1. Who has motivated or inspired you in your life and/or professional pursuits?

My father and Bob inspired me the most, as well as some of the people that they had working there. They truly were craftsmen—from the leatherwork they did and even the carving or pulling of the old wood sockets.

2. How has your career progressed?

I started sweeping floors and making PVA bags for my dad. My dad and Bob had the techs they had working for them—George Jodry, Manuel Medina, and a guy that just worked with leather, Martin Kapokin—show me how to laminate and work with leather lacers, fork straps, and hip belts. After high school, I challenged the technician boards and took both the orthotic and prosthetic exams at Delgado Community College (New Orleans, Louisiana).

After becoming an O&P technician, I worked in an Alaska facility for a few months and then returned to Seattle. I worked during the years at three or four different places around Seattle including two years at the University of Washington (UW), (Seattle), prosthetics department. During that time, I saw an advertisement for a job in Saudi Arabia and thought, "Who would want to work there?" I called just out of curiosity. The next thing I knew I was boarding a plane for Saudi Arabia. I spent two years in the Saudi government's Ministry of Aviation and Defense O&P department; that's where we would see above-knee sockets made of aluminum. I haven't seen one since. That's also where I met my wife; she was working as a registered nurse. We both made lifelong friends in that place, some real fine people.

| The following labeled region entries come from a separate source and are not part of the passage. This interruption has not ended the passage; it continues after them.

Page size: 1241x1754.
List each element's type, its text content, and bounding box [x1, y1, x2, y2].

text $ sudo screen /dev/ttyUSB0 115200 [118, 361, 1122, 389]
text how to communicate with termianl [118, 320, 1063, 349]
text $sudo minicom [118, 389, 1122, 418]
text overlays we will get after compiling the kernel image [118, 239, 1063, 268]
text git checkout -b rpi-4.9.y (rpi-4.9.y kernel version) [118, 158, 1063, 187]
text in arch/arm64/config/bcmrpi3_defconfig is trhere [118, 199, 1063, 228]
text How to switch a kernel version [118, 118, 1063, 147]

We returned to Seattle, and I talked my way back into UW for another 16 years.

I have been married for 26 years with two wonderful kids; they are my inspiration.

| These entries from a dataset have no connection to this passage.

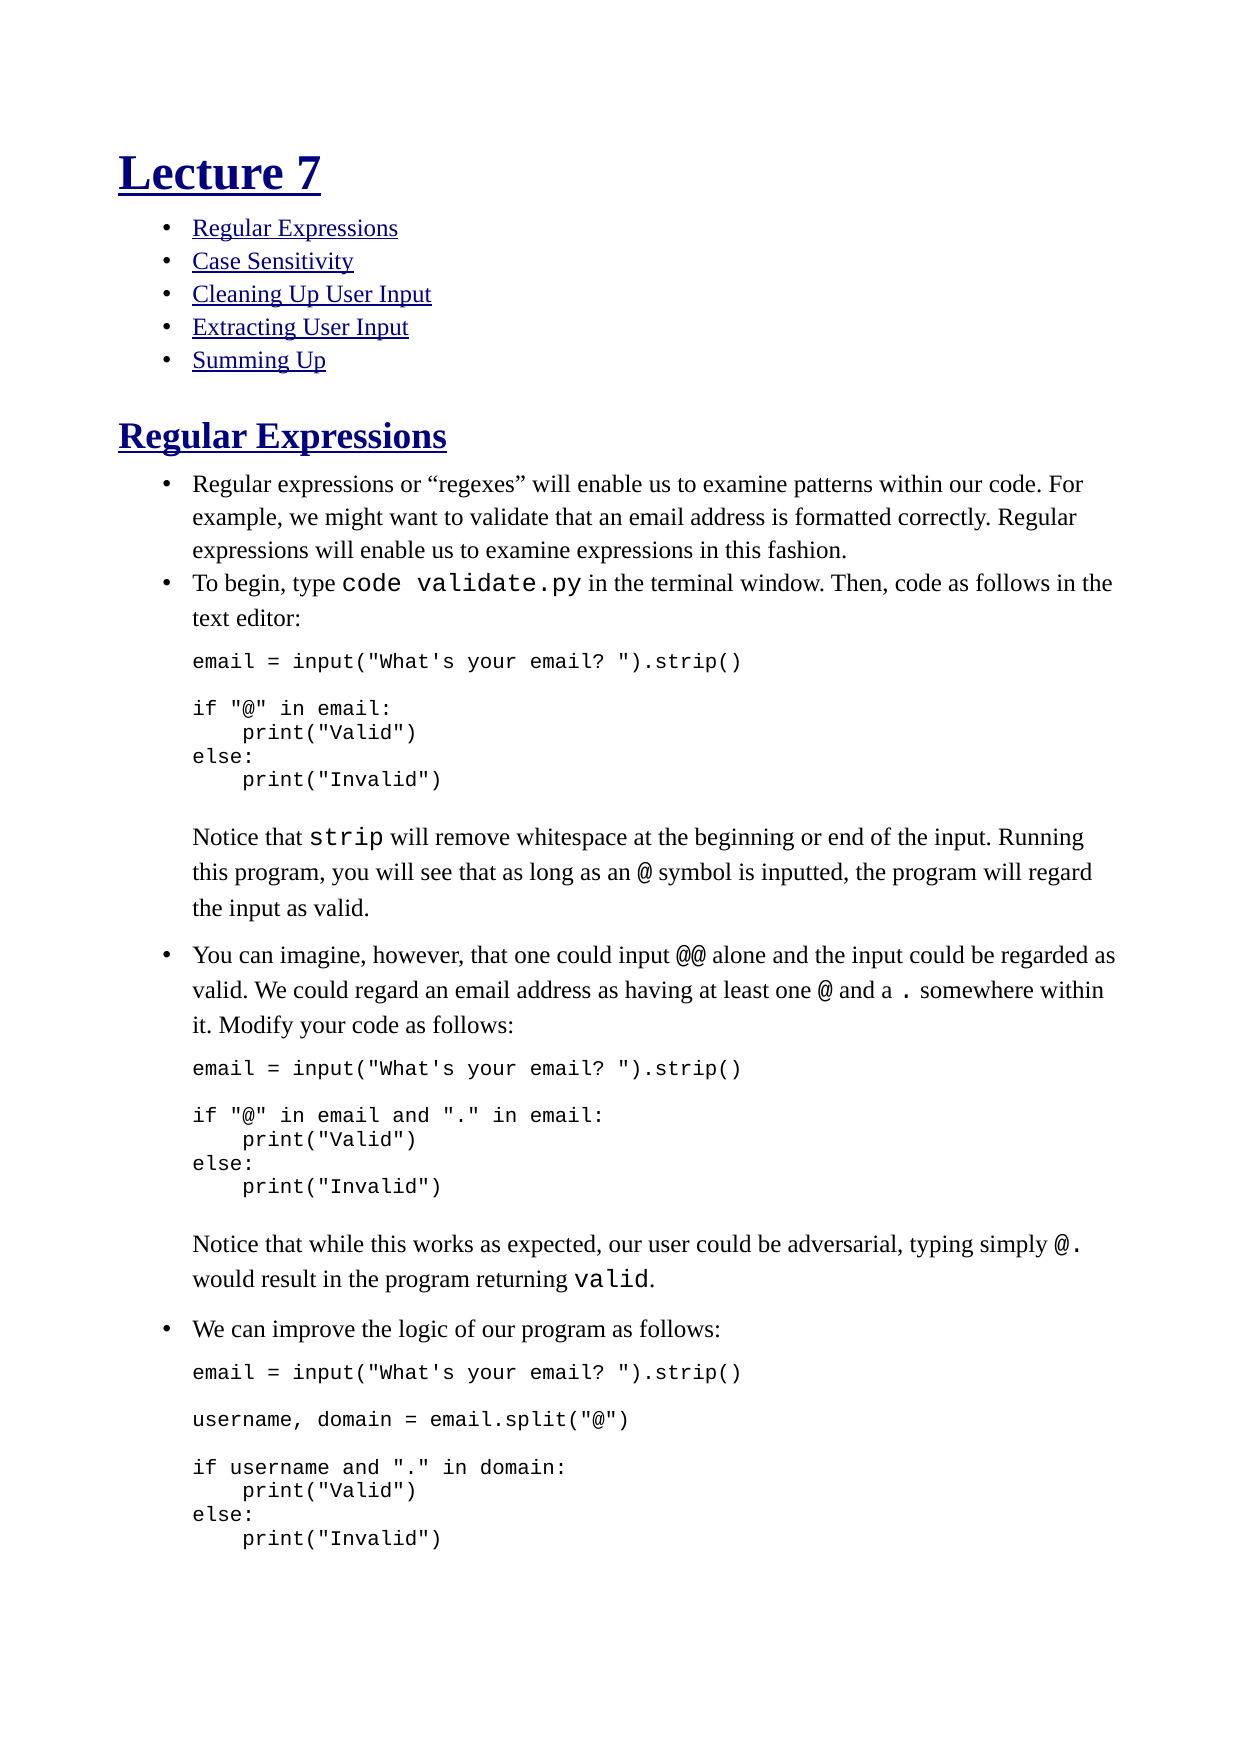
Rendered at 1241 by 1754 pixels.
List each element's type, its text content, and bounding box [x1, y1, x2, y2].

list print("Invalid") [162, 1176, 1122, 1200]
list if "@" in email and "." in email: [162, 1105, 1122, 1129]
list else: [162, 1153, 1122, 1176]
list if username and "." in domain: [162, 1457, 1122, 1480]
list print("Valid") [162, 722, 1122, 746]
list Cleaning Up User Input [162, 279, 1122, 308]
list Regular Expressions [162, 213, 1122, 242]
list We can improve the logic of our program as follows: [162, 1314, 1122, 1343]
list You can imagine, however, that one could input @@ alone and the input could be regarded as valid. We could regard an email address as having at least one @ and a . somewhere within it. Modify your code as follows: [162, 940, 1122, 1039]
subtitle Lecture 7 [118, 143, 1122, 201]
list Case Sensitivity [162, 246, 1122, 275]
list Notice that strip will remove whitespace at the beginning or end of the input. Running this program, you will see that as long as an @ symbol is inputted, the program will regard the input as valid. [162, 822, 1122, 921]
list else: [162, 1504, 1122, 1528]
list Extracting User Input [162, 312, 1122, 341]
list if "@" in email: [162, 698, 1122, 722]
list Regular expressions or “regexes” will enable us to examine patterns within our code. For example, we might want to validate that an email address is formatted correctly. Regular expressions will enable us to examine expressions in this fashion. [162, 469, 1122, 564]
list username, domain = email.split("@") [162, 1409, 1122, 1433]
subtitle Regular Expressions [118, 414, 1122, 457]
list email = input("What's your email? ").strip() [162, 651, 1122, 675]
list Summing Up [162, 345, 1122, 374]
list email = input("What's your email? ").strip() [162, 1362, 1122, 1386]
list print("Valid") [162, 1480, 1122, 1504]
list print("Invalid") [162, 1528, 1122, 1551]
list To begin, type code validate.py in the terminal window. Then, code as follows in the text editor: [162, 568, 1122, 632]
list print("Invalid") [162, 769, 1122, 793]
list Notice that while this works as expected, our user could be adversarial, typing simply @. would result in the program returning valid. [162, 1229, 1122, 1295]
list print("Valid") [162, 1129, 1122, 1153]
list else: [162, 746, 1122, 769]
list email = input("What's your email? ").strip() [162, 1058, 1122, 1082]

3. Please describe what your company does.

Puget Sound Innovations, Tukwila, Washington, is a full-service fabrication facility that my business partner Juan Lozano and I started six years ago this July 6. We have a combined 50 years of experience in the field. We can handle just about all fabrication needs, for both prosthetics and orthotics.

4. What are your personal and/or professional goals?

My goals are to run a successful fabrication facility. For a personal goal, I would like to do some more traveling with my wife in the near future.

5. How do you set yourself apart from competing businesses and practitioners in your area?

Well, as technicians we are all about the same. We like to work with our hands and like to take a project from start to finish. What sets me apart from other technicians is that I have seen many different ways of making a prosthesis—probably more than most other technicians. Some have seen wood sockets and aluminum sockets, but how many have actually worked on them as I have?